→ Task to carry out: Nothing but a number is expected: the count of lines in the data below that include "copy".

(Recorded data)
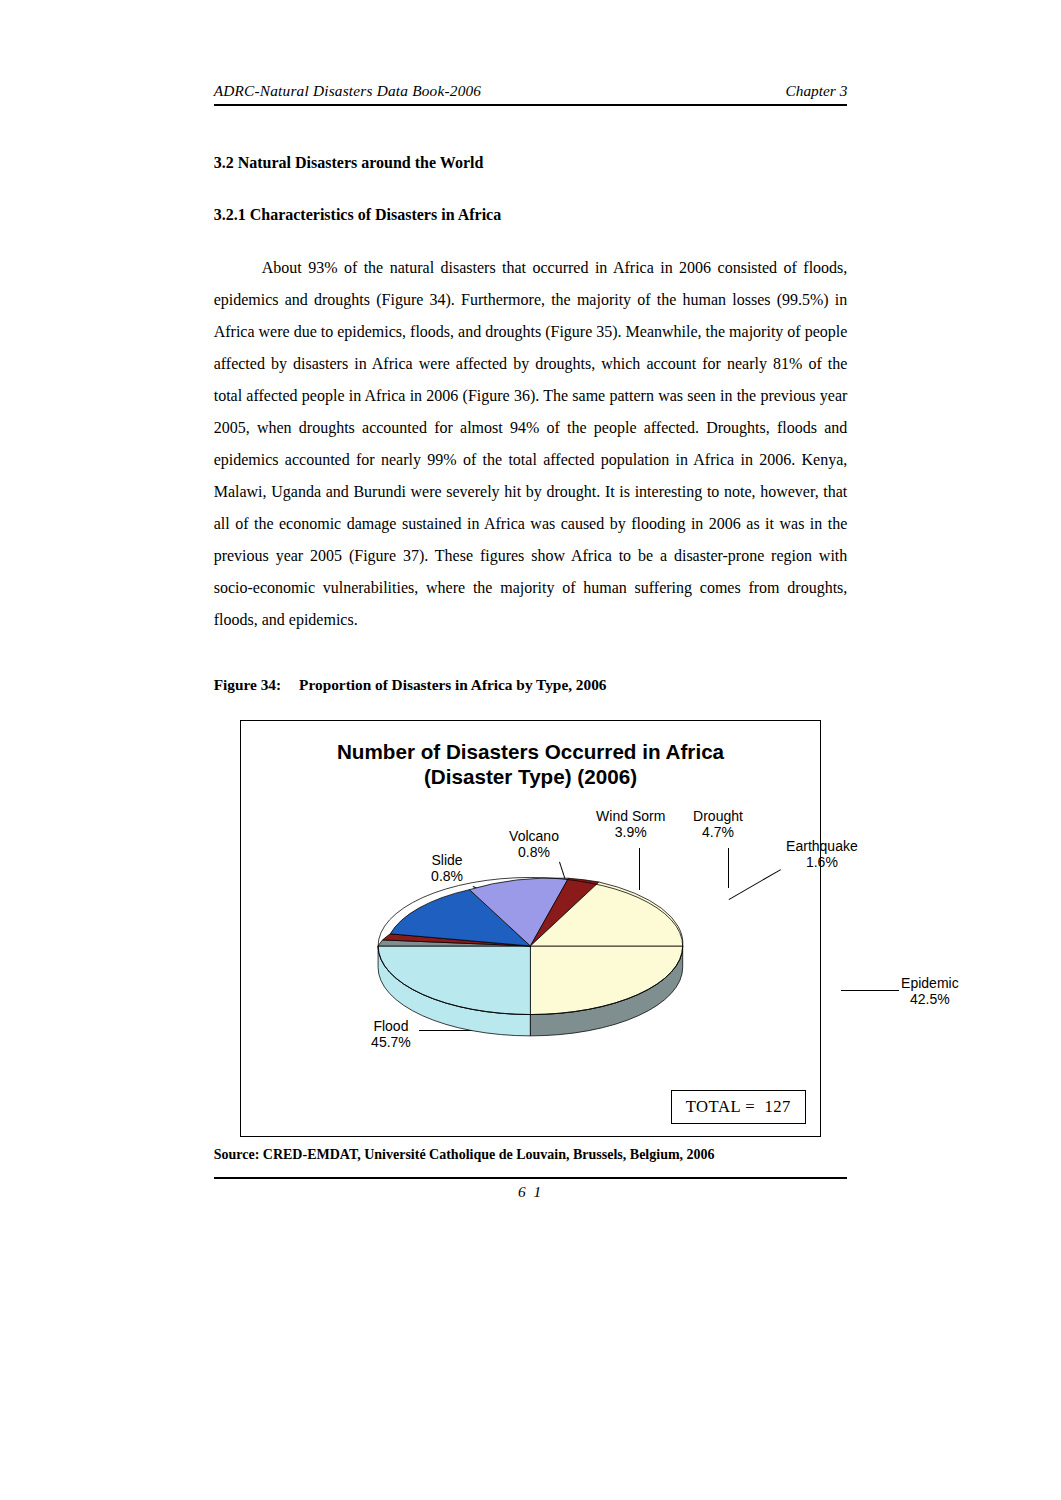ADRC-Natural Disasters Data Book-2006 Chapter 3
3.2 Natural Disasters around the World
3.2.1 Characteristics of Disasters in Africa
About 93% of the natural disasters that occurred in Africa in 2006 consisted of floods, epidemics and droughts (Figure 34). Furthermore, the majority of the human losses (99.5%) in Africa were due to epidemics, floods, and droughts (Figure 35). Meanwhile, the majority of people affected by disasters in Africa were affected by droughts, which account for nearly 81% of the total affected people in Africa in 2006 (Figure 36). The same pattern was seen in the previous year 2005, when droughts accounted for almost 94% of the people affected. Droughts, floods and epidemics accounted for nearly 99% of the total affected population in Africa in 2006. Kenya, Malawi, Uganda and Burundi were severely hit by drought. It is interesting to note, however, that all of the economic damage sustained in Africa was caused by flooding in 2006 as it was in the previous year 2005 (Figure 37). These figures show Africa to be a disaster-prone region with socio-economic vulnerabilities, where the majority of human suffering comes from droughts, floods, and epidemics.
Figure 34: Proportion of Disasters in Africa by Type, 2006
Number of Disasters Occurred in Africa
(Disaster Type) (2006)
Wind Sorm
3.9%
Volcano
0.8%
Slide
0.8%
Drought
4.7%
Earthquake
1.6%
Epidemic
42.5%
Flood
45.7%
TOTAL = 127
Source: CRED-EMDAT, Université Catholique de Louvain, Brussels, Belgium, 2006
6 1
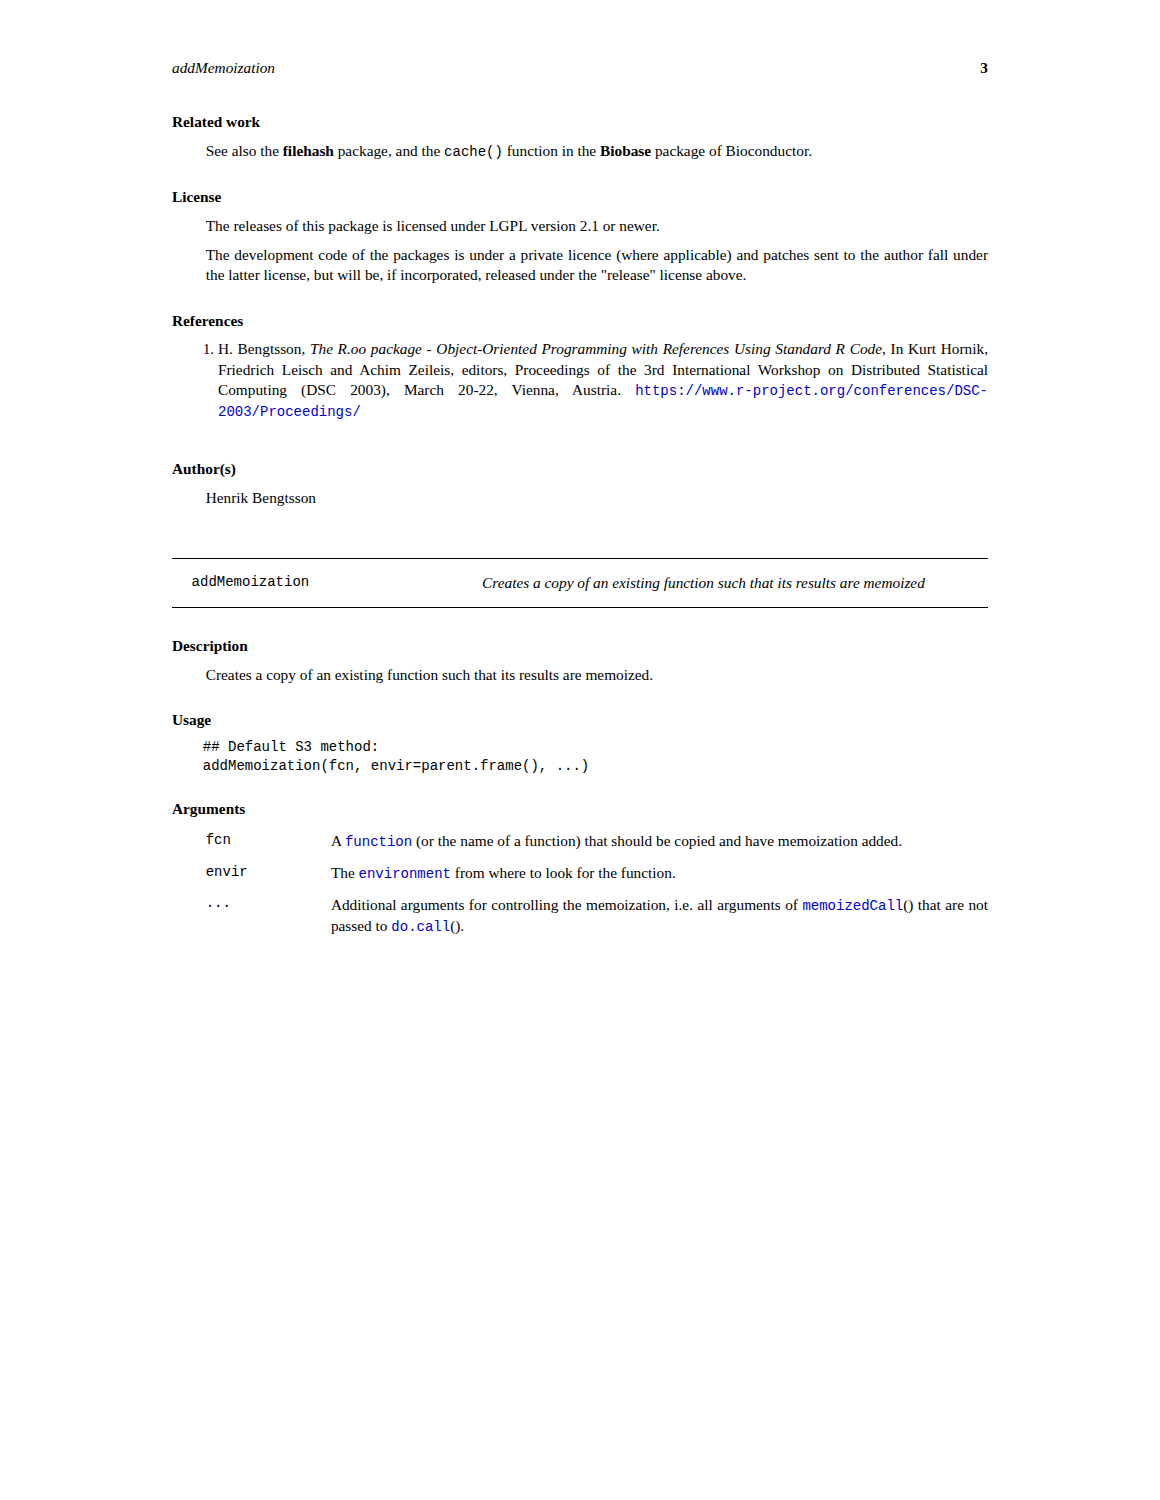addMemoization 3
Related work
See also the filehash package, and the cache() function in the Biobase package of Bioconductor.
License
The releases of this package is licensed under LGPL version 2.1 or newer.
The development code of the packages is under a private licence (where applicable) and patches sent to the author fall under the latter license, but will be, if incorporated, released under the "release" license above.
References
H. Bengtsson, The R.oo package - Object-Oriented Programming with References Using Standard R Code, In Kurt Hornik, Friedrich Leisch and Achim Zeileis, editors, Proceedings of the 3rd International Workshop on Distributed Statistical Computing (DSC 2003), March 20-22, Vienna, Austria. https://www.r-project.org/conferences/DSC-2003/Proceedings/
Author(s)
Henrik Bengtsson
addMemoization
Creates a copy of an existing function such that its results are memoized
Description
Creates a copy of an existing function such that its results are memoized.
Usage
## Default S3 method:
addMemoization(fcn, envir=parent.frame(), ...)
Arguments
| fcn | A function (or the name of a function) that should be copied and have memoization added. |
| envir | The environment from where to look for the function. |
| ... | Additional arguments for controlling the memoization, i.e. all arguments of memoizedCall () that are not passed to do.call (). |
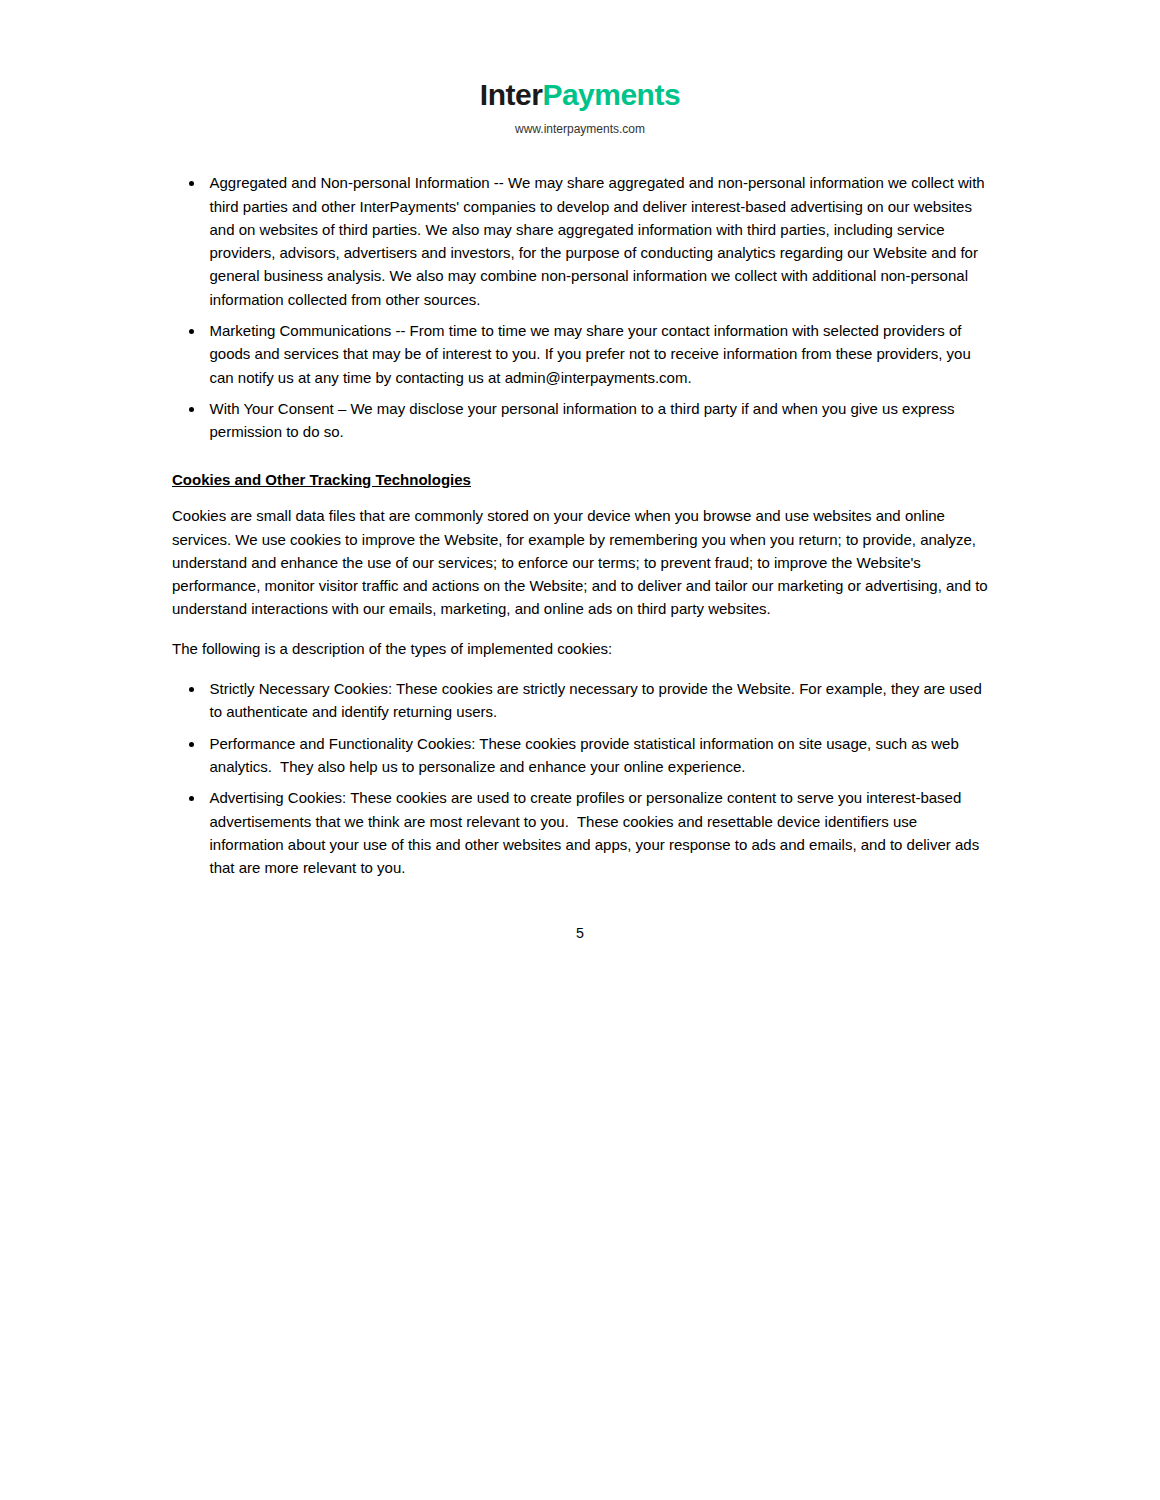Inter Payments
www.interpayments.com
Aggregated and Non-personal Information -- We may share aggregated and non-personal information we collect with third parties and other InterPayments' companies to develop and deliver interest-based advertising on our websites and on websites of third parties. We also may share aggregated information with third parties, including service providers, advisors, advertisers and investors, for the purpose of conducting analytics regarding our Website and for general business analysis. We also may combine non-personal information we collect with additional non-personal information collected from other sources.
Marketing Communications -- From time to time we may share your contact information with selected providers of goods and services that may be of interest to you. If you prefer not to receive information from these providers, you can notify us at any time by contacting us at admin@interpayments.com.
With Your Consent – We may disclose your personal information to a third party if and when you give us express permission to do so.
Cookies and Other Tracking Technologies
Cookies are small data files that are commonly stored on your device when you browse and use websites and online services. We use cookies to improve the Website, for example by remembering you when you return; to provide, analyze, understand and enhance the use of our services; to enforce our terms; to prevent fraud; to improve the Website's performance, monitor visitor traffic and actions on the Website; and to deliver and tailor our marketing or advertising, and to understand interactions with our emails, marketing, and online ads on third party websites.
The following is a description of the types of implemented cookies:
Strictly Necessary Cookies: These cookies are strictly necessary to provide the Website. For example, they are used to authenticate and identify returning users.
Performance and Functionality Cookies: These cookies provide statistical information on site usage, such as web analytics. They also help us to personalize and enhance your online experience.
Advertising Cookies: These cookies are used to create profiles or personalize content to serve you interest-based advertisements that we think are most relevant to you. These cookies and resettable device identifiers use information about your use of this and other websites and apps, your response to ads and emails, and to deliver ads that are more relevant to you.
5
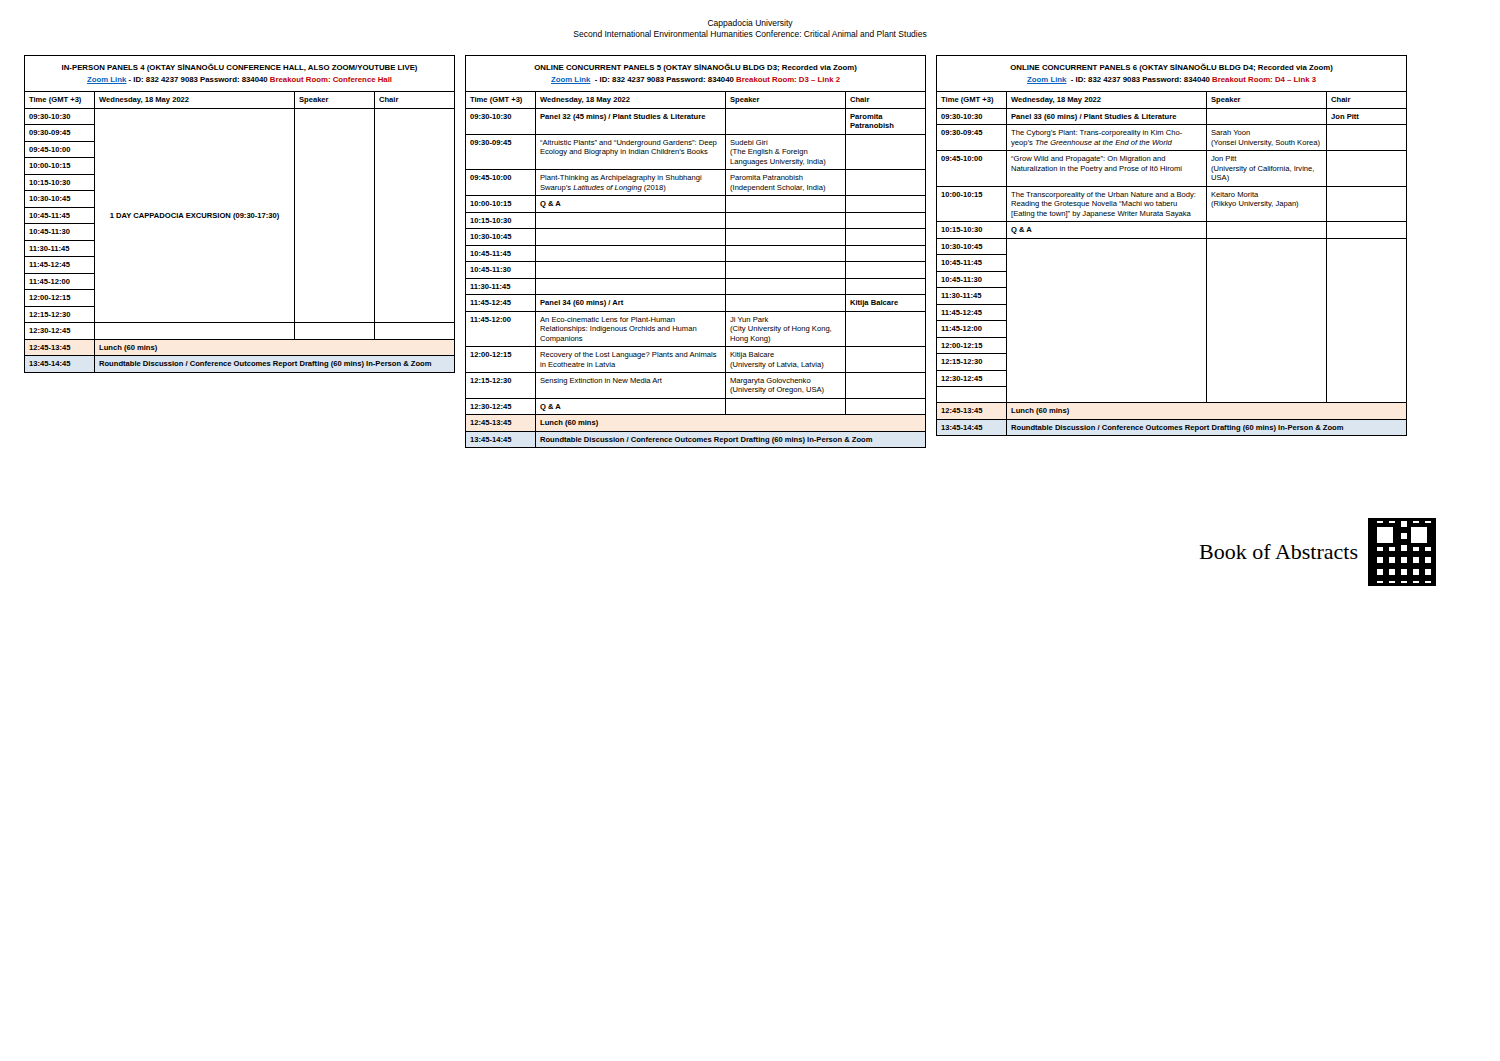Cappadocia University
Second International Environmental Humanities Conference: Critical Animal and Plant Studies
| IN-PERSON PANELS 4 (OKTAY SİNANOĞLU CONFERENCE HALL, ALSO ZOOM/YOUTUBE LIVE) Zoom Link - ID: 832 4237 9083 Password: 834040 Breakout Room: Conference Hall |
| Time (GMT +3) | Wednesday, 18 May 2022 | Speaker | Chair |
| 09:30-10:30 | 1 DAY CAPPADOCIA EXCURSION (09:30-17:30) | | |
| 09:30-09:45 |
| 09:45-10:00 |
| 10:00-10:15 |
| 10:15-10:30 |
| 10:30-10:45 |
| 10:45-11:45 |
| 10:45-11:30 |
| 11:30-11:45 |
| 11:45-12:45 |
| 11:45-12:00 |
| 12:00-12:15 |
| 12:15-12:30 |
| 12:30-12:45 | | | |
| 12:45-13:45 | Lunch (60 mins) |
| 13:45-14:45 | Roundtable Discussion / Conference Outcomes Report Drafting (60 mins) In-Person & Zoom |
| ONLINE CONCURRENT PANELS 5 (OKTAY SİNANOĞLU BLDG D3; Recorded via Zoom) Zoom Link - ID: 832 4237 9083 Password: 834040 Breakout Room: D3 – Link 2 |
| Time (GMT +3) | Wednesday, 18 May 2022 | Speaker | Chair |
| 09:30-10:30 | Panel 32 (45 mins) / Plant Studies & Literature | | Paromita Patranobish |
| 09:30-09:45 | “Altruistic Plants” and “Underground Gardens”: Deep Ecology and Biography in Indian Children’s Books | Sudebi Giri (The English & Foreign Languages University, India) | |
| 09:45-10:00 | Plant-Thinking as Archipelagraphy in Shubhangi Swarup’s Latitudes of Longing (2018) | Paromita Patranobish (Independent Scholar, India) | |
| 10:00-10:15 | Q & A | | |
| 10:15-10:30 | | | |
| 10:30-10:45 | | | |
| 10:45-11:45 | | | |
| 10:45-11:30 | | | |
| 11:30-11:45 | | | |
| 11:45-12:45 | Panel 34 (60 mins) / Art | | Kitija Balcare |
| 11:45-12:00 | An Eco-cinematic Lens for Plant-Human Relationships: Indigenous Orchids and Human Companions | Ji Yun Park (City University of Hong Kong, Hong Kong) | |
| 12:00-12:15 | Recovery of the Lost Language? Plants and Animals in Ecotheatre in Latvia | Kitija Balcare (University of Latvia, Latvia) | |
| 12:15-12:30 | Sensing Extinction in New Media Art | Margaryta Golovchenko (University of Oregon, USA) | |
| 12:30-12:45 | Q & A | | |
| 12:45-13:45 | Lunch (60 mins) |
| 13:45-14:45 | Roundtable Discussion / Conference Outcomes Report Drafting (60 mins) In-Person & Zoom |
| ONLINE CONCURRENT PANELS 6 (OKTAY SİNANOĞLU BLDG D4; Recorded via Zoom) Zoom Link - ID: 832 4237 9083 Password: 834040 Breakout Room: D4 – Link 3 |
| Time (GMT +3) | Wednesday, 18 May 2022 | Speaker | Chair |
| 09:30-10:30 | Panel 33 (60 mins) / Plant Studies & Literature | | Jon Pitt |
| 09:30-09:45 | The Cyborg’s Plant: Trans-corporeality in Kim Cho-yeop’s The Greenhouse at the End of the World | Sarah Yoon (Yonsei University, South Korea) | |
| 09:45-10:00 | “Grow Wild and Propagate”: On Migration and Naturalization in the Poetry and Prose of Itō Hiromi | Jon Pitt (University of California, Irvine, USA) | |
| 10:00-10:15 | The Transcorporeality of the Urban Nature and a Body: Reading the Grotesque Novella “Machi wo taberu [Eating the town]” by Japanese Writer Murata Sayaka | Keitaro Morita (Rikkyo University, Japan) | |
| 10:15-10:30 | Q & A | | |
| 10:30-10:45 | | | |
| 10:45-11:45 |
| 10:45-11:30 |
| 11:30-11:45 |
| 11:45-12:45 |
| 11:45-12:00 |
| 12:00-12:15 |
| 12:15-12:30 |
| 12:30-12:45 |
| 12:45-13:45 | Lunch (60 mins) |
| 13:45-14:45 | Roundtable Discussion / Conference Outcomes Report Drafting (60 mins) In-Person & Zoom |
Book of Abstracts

→ Expected answer: 2